Despite the program’s problems, it’s been a help for many jobless workers. 

“I’m never going to be one to complain that unemployed folks got some money,” said Michele Evermore, an unemployment insurance expert with the National Employment Law Project who has criticized Trump’s executive action. “It’s just that this could have been a lot easier if Congress had gotten its act together.” 

What was particularly vexing, Evermore said, was that the initial legislation with $600 a week was “one of the greatest expansions of unemployment insurance in history, and it happened in a fully bipartisan way with regular negotiations.” 

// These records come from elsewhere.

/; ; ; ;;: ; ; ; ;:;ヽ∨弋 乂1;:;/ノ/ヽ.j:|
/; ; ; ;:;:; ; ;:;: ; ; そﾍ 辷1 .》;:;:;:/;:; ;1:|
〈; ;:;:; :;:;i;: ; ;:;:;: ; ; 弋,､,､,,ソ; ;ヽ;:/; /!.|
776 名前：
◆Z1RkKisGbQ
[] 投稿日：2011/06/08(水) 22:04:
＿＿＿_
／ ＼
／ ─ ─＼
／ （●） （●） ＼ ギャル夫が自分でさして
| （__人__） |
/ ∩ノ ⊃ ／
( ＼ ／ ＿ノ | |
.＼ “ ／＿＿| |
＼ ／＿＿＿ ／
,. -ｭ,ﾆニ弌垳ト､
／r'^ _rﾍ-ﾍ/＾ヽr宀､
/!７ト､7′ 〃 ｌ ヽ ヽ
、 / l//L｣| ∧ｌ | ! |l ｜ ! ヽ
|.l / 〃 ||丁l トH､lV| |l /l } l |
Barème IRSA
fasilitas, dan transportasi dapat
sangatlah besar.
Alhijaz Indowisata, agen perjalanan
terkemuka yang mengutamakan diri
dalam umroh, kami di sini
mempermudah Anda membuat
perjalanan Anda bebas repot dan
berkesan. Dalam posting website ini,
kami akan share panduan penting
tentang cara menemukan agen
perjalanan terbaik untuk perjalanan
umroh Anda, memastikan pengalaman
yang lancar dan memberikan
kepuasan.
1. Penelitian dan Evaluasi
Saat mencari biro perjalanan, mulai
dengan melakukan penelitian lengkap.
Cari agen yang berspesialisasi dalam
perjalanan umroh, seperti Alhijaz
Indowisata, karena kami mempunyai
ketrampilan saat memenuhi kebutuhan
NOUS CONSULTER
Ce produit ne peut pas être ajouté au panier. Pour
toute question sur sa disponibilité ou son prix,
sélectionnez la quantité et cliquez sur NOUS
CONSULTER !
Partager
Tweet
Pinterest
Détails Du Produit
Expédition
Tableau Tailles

Economists have credited the $600 with propping up the economy by giving more than 25 million workers enough money to pay their bills ― and they’ve said dropping the benefit could hurt the economy badly, since consumer spending amounts to 70% of gross domestic product.  

Jami Janes of Meadow Vista, California, said the extra $600 pushed her weekly unemployment payment to nearly $900, which allowed her to pay all her bills. After the $600 went away, she started putting expenses on credit cards. 

“The credit card bills are piling up, and I’m not sure how I will make rent next month,” Janes said. 

She said she’s received two $300 payments from Trump’s initiative and expects one more. The program was intended to last through December, but FEMA told states they would initially receive enough money for just three weeks of payments, with additional disbursements coming on a weekly basis while the money lasts. 

Janes said she’s in a better position than many, but she’s furious with lawmakers on both sides for failing to reauthorize the benefits. Congress can’t snap its fingers and make her house safe from wildfires or reopen her son’s school, but it has already shown it can pass a bill and put money in her bank account. She thinks Pelosi ought to cut a deal. 

“It is just beyond my understanding of why, when there are so many things that cannot be fixed or solved quickly, the one thing our government could do to help immediately they have decided to have a pissing contest over,” Janes said.

“I know it’s a trillion-dollar pissing contest, but it’s a pissing contest nonetheless,” she said.